═════ Extract to read

You can use the /CvtArea option to improve performance on the volume so that space for the master file table (MFT) is reserved. This option helps to prevent fragmentation of the MFT. How? Over time, the MFT might grow larger than the space allocated to it. The operating system must then expand the MFT into other areas of the disk. Although the Disk Defragmenter utility can defragment the MFT, it cannot move the first section of the MFT, and it is very unlikely that there will be space after the MFT because this will be filled by file data.
To help prevent fragmentation in some cases, you might want to reserve more space than the default (12.5 percent of the partition or volume size). For example, you might want to increase the MFT size if the volume will have many small or average-size files rather than a few large files. To specify the amount of space to reserve, you can use FSUtil to create a placeholder file equal in size to that of the MFT you want to create. You can then convert the volume to NTFS and specify the name of the placeholder file to use with the /CvtArea option.
In the following example, you use FSUtil to create a 1.5-GB (1,500,000,000 bytes) placeholder file named Temp.txt:
fsutil file createnew c:\temp.txt 1500000000
To use this placeholder file for the MFT when converting drive C to NTFS, you would then type the following command:
convert c: /fs:ntfs /cvtarea:temp.txt
Notice that the placeholder file is created on the partition or volume that is being converted. During the conversion process, the file is overwritten with NTFS metadata and any unused space in the file is reserved for future use by the MFT.
Resizing Partitions and Volumes
Windows Server 2008 R2 doesn’t user Ntldr and Boot.ini to load the operating system. Instead, Windows Server 2008 R2 has a preboot environment in which Windows Boot Manager is used to control startup and load the boot application you’ve selected. Windows Boot Manager also finally frees the Windows operating system from its reliance on MS-DOS so that you can use drives in new ways. With Windows Server 2008 R2, you can extend and shrink both basic and dynamic disks. You can use either Disk Management or DiskPart to extend and shrink volumes. You cannot shrink or extend striped, mirrored, or striped-with-parity volumes.
In extending a volume, you convert areas of unallocated space and add them to the existing volume. For spanned volumes on dynamic disks, the space can come from any available dynamic disk, not only from those on which the volume was originally created. Thus, you can combine areas of free space on multiple dynamic disks and use those areas to increase the size of an existing volume.
You can shrink a simple volume or a spanned volume by following these steps:
In Disk Management, right-click the volume that you want to shrink, and then click Shrink Volume. This option is available only if the volume meets the previously discussed criteria.
In the field provided in the Shrink dialog box, shown in Figure 12-8, enter the amount of space to shrink.
Figure 12-8. Specify the amount of space to shrink from the volume.

══════════
═════ Dataset content

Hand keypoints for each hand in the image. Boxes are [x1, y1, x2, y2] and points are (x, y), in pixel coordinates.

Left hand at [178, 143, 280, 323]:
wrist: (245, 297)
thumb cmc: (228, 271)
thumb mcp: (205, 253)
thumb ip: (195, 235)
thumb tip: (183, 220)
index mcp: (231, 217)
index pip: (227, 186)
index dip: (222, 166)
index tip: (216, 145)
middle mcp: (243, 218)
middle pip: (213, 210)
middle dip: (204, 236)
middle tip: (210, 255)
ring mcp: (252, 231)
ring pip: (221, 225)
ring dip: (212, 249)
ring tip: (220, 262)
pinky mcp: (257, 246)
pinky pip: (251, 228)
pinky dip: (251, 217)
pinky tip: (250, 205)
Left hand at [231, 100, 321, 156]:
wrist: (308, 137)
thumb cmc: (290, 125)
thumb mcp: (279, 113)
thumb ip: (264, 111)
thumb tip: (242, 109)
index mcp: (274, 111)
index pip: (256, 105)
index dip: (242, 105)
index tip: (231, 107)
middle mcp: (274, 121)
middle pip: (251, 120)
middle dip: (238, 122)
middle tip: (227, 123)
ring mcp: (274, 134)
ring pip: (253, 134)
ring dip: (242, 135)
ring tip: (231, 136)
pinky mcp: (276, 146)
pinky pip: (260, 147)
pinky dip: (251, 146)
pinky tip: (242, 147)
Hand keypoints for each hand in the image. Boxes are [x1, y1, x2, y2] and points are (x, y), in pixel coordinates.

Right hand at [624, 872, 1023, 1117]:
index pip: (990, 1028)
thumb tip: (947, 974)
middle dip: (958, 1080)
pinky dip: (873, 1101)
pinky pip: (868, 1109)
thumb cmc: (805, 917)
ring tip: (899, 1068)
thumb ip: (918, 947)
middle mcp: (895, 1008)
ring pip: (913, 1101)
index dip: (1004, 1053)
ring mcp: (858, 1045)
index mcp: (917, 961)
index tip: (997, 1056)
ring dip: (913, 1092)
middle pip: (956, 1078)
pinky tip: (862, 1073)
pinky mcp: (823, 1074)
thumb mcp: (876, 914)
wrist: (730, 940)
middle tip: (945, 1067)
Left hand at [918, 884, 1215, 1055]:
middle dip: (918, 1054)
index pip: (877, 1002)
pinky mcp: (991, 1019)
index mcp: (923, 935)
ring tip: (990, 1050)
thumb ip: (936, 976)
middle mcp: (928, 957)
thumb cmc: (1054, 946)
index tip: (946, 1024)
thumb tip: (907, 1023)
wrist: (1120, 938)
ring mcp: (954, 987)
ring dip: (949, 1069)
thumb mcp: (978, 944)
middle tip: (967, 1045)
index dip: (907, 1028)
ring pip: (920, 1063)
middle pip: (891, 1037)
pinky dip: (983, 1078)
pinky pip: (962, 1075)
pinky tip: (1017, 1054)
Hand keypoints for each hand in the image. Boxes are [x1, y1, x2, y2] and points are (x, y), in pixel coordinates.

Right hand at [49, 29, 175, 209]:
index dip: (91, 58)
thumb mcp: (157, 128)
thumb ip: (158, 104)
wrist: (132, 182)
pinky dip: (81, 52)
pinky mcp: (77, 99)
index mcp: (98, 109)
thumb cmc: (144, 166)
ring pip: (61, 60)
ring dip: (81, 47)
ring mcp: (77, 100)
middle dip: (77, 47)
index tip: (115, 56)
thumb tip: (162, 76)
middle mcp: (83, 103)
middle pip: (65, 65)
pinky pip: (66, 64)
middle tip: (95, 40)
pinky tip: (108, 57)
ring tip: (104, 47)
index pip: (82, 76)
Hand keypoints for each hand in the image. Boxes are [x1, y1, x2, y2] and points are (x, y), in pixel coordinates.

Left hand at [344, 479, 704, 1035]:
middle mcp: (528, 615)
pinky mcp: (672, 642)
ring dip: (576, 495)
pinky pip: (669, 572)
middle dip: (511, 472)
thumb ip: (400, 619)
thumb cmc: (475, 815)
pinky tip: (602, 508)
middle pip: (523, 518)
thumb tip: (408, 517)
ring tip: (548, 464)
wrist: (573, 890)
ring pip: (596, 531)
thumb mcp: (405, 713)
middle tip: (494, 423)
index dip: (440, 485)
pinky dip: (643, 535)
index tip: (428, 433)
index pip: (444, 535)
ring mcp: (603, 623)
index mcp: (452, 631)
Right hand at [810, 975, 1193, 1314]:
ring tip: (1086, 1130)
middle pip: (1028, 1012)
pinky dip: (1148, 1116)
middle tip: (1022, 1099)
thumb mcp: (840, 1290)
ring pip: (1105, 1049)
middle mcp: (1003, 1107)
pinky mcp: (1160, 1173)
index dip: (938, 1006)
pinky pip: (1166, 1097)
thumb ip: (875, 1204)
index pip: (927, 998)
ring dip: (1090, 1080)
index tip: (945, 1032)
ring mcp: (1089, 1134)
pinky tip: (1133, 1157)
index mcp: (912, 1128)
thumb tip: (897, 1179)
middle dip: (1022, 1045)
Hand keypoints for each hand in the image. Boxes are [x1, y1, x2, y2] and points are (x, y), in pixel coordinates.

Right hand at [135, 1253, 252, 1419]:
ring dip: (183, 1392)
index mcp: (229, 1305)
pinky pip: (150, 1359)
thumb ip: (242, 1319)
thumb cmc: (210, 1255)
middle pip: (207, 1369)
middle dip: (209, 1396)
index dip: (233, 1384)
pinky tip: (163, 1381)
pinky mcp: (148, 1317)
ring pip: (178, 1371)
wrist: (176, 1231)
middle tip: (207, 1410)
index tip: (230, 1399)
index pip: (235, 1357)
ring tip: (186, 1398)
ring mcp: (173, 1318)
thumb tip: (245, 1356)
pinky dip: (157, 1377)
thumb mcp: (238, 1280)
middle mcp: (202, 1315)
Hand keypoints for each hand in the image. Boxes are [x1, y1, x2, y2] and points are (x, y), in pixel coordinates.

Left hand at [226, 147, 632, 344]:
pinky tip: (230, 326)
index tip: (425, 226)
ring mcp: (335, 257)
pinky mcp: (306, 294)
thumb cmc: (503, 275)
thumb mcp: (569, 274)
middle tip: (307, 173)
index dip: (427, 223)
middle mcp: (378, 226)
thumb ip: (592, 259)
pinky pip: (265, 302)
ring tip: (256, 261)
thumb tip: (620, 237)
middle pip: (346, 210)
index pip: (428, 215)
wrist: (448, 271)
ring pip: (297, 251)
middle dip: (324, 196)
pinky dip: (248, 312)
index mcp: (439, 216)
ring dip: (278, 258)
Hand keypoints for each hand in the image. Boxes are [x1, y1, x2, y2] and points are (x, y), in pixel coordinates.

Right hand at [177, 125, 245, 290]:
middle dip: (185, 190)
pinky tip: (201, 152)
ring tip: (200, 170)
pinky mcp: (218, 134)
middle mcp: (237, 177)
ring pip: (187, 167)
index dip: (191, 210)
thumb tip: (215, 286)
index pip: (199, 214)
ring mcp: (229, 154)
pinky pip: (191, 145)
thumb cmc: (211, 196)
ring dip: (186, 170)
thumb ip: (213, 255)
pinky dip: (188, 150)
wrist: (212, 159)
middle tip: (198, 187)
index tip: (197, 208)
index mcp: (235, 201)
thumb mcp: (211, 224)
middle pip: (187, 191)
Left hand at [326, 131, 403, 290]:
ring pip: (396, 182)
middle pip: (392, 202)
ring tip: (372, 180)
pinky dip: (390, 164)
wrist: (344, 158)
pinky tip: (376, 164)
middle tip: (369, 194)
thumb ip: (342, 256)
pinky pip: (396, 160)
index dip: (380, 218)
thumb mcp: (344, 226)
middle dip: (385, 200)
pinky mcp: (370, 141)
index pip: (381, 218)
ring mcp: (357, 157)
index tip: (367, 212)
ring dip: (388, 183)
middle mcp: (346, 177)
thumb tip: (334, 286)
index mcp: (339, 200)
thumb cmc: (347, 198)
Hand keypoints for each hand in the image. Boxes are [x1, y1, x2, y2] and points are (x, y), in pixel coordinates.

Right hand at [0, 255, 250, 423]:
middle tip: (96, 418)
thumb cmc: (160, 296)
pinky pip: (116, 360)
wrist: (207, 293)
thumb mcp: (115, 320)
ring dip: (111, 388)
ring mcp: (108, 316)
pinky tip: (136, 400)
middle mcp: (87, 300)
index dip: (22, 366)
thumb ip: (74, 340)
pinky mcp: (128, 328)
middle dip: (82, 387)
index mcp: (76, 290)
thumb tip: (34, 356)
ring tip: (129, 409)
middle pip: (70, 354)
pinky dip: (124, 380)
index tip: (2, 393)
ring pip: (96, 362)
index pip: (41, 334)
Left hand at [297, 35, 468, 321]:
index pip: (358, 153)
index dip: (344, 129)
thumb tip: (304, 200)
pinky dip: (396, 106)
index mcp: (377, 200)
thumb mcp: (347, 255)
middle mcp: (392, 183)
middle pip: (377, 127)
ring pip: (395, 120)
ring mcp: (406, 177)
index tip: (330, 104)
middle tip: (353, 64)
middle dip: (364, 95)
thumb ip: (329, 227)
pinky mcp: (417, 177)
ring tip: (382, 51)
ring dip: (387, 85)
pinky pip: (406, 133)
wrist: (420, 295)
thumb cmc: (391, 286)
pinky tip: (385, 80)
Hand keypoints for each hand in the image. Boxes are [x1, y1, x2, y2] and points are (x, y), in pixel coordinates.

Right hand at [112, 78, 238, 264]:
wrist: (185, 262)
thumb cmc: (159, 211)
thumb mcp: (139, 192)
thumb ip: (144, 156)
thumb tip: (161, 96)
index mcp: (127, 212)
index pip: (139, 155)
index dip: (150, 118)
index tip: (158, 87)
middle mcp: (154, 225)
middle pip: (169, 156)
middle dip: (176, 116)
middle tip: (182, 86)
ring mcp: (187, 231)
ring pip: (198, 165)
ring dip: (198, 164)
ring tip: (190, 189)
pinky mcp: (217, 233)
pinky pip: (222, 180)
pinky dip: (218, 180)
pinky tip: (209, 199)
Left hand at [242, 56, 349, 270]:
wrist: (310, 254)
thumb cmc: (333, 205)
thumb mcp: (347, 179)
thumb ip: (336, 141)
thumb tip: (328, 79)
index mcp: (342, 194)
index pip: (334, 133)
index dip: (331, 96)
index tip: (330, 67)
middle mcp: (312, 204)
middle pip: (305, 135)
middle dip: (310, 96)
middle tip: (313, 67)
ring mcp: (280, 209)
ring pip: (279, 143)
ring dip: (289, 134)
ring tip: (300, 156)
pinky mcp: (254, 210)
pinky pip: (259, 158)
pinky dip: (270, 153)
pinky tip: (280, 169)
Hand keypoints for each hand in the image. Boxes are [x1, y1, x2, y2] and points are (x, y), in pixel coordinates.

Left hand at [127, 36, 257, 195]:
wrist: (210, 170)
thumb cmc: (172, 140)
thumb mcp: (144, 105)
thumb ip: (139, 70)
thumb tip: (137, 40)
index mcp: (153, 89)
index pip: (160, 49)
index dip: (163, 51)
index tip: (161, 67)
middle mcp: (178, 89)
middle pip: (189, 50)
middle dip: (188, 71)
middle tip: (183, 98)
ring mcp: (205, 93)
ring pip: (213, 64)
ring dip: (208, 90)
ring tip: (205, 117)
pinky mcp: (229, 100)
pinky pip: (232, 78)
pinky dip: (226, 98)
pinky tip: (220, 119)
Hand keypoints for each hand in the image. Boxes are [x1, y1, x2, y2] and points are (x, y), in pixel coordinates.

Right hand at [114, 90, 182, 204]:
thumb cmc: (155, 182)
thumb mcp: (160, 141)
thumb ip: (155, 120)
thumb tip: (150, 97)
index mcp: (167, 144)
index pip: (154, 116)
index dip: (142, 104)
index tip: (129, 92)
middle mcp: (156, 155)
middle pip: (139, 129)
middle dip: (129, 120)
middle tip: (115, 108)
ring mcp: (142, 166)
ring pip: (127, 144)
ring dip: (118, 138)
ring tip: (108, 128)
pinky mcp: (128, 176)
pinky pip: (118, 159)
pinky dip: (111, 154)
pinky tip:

══════════

• Work to complete:
Using the text about NTFS volumes, answer these questions:
1. What is the default amount of space reserved for the MFT?
2. Which volume types cannot be shrunk or extended?
3. During conversion, what happens to the placeholder file named with the /CvtArea option?
The listing has no connection to the text about NTFS volumes.

• Response area:
1. 12.5 percent of the partition or volume size.
2. Striped, mirrored, and striped-with-parity volumes.
3. It is overwritten with NTFS metadata, and any unused space in it is reserved for future use by the MFT.